Mengusung semangat “Merawat Bumi sebagai Ibadah Ramadhan”, RATNA menjadi ruang pembinaan yang mengintegrasikan nilai keislaman, kepemimpinan perempuan muda, serta kepedulian terhadap isu lingkungan hidup. Kegiatan ini menegaskan bahwa Ramadhan tidak hanya dimaknai sebagai peningkatan ibadah personal, tetapi juga sebagai momentum penguatan tanggung jawab sosial dan ekologis.
Materi pertama disampaikan oleh Shofa Rizqi Martita, M.E dengan tema “Ekoteologi Islam dalam Gerakan Green Nasyiah: Merawat Bumi sebagai Ibadah Ramadhan”. Dalam paparannya, ia menegaskan bahwa menjaga kelestarian lingkungan merupakan manifestasi keimanan sekaligus bentuk ibadah sosial yang selaras dengan spirit Ramadhan. Konsep ekoteologi Islam dipaparkan sebagai landasan teologis bagi gerakan Green Nasyiah dalam membangun kesadaran ekologis kader.

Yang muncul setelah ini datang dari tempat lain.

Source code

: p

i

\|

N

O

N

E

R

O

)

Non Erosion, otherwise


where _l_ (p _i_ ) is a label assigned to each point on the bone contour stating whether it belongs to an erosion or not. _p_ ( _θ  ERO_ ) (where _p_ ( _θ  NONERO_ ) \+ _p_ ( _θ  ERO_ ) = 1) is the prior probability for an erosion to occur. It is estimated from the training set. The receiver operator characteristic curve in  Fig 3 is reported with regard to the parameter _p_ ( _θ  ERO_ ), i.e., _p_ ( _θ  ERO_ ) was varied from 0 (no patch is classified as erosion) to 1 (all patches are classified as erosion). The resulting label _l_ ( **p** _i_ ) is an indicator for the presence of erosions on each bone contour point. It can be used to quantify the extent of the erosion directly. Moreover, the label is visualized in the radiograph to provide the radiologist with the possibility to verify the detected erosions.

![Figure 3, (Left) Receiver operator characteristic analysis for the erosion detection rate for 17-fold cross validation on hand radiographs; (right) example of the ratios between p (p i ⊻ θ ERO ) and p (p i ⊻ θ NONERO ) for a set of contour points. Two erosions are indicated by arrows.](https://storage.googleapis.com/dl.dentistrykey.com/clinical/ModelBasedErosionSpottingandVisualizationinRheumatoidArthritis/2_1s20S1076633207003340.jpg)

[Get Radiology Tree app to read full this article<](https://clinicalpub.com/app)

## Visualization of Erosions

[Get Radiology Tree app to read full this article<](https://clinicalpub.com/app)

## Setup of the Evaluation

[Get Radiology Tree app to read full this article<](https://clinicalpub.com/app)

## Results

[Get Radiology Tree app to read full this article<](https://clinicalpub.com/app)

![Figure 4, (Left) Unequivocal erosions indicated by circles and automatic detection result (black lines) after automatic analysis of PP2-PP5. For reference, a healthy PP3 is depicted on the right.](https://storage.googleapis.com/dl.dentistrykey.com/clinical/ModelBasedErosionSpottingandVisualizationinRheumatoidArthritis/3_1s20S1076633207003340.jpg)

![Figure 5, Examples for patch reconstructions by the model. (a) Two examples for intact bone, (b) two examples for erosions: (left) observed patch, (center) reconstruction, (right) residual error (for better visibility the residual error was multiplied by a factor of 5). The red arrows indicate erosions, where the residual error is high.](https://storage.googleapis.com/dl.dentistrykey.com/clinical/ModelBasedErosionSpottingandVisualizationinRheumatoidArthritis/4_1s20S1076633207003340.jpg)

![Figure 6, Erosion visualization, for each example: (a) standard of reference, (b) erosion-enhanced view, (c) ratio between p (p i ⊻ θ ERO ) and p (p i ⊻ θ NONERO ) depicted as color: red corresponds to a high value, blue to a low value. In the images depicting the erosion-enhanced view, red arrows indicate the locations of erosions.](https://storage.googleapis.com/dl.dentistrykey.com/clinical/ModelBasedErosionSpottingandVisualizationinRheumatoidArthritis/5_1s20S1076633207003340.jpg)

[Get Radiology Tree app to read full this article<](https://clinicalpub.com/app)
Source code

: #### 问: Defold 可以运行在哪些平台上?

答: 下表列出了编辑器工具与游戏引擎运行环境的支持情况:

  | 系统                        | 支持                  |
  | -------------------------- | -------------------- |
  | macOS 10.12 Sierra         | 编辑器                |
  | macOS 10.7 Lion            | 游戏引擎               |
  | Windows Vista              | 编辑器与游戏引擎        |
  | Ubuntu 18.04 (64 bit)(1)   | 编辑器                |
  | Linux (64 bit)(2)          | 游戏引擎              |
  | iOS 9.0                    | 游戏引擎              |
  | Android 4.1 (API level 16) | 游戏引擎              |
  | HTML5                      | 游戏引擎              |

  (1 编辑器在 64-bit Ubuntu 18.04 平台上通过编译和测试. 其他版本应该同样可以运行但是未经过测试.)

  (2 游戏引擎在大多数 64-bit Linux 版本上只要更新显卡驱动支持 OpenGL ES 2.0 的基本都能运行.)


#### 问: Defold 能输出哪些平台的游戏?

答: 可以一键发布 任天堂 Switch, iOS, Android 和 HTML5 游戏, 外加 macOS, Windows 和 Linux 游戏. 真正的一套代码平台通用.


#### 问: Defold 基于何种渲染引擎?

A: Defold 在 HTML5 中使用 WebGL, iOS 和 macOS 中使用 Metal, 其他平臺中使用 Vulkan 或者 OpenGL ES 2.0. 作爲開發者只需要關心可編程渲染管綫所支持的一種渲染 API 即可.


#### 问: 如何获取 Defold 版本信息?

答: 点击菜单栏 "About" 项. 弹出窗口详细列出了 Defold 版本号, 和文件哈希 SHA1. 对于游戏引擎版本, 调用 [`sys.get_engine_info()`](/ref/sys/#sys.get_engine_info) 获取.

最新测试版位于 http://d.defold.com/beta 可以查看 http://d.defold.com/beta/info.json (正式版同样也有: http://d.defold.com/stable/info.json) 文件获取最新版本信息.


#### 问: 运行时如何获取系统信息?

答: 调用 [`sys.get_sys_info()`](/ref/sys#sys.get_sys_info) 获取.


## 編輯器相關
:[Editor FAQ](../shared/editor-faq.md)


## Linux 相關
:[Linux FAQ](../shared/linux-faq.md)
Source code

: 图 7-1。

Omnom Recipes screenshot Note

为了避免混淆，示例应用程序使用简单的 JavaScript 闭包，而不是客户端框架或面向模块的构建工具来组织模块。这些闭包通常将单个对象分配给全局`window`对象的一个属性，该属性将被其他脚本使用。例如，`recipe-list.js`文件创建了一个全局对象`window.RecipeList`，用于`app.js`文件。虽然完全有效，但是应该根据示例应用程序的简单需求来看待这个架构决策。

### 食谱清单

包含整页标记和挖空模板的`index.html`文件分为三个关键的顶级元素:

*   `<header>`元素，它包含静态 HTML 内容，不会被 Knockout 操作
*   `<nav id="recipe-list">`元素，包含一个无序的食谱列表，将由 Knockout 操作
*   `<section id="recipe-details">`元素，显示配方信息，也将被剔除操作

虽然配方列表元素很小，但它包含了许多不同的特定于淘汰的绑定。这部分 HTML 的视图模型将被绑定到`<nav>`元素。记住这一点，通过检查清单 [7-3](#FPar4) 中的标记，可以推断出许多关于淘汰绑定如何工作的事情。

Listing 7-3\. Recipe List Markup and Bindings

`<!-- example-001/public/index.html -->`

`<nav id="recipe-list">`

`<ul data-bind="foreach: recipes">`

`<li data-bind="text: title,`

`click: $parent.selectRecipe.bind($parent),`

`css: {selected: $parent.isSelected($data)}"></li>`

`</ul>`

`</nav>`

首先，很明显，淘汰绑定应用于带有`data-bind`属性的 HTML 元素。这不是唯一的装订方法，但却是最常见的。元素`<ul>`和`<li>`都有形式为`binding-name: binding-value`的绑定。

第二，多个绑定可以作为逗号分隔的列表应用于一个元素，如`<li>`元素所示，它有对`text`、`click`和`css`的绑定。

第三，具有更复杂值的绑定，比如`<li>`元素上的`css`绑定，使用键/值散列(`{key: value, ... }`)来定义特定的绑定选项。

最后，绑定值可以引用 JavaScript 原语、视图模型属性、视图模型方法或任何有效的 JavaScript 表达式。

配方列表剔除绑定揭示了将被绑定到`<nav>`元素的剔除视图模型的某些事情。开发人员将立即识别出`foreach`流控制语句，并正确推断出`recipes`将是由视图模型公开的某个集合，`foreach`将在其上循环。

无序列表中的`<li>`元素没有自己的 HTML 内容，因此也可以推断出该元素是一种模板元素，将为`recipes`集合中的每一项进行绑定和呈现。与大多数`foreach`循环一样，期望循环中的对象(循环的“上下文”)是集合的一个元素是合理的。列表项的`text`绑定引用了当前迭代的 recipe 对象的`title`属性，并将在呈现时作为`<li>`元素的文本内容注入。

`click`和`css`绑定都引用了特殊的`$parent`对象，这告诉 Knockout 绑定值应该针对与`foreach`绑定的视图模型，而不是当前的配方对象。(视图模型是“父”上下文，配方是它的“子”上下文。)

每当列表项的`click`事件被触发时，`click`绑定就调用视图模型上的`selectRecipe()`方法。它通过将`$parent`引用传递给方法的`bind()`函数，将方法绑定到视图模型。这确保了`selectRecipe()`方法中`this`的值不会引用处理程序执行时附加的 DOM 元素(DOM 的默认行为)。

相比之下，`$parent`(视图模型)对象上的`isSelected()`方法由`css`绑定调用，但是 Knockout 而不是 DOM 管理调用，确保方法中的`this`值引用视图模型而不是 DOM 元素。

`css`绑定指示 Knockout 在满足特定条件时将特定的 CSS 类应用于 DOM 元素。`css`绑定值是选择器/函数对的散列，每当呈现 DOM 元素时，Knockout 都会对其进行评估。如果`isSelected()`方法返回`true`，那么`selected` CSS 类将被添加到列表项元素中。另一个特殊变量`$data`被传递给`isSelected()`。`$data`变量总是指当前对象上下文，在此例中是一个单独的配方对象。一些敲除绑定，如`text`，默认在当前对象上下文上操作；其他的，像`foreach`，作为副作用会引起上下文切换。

Selanjutnya, materi kedua disampaikan oleh Annur Rohmah Kurniawati, S.Sy dengan tema “Penerapan Praktik Baik Cinta Lingkungan melalui Kreasi Zero Waste”. Pada sesi ini, peserta tidak hanya menerima materi secara teoritis, tetapi juga melakukan praktik langsung pembuatan gantungan kunci dari sampah plastik dan kain perca. Kegiatan ini bertujuan memberikan keterampilan sederhana namun berdampak nyata dalam mengurangi limbah rumah tangga sekaligus menumbuhkan kreativitas kader.
Melalui penyelenggaraan RATNA 2026, Pimpinan Daerah Nasyiatul Aisyiyah Kudus berharap para kader mampu mengimplementasikan nilai-nilai ekoteologi serta gerakan zero waste dalam kehidupan sehari-hari, khususnya selama bulan Ramadhan. Dengan memadukan penguatan ideologis dan praktik nyata, kegiatan ini menjadi langkah konkret dalam membangun kader Nasyiatul Aisyiyah yang religius, progresif, dan berwawasan lingkungan.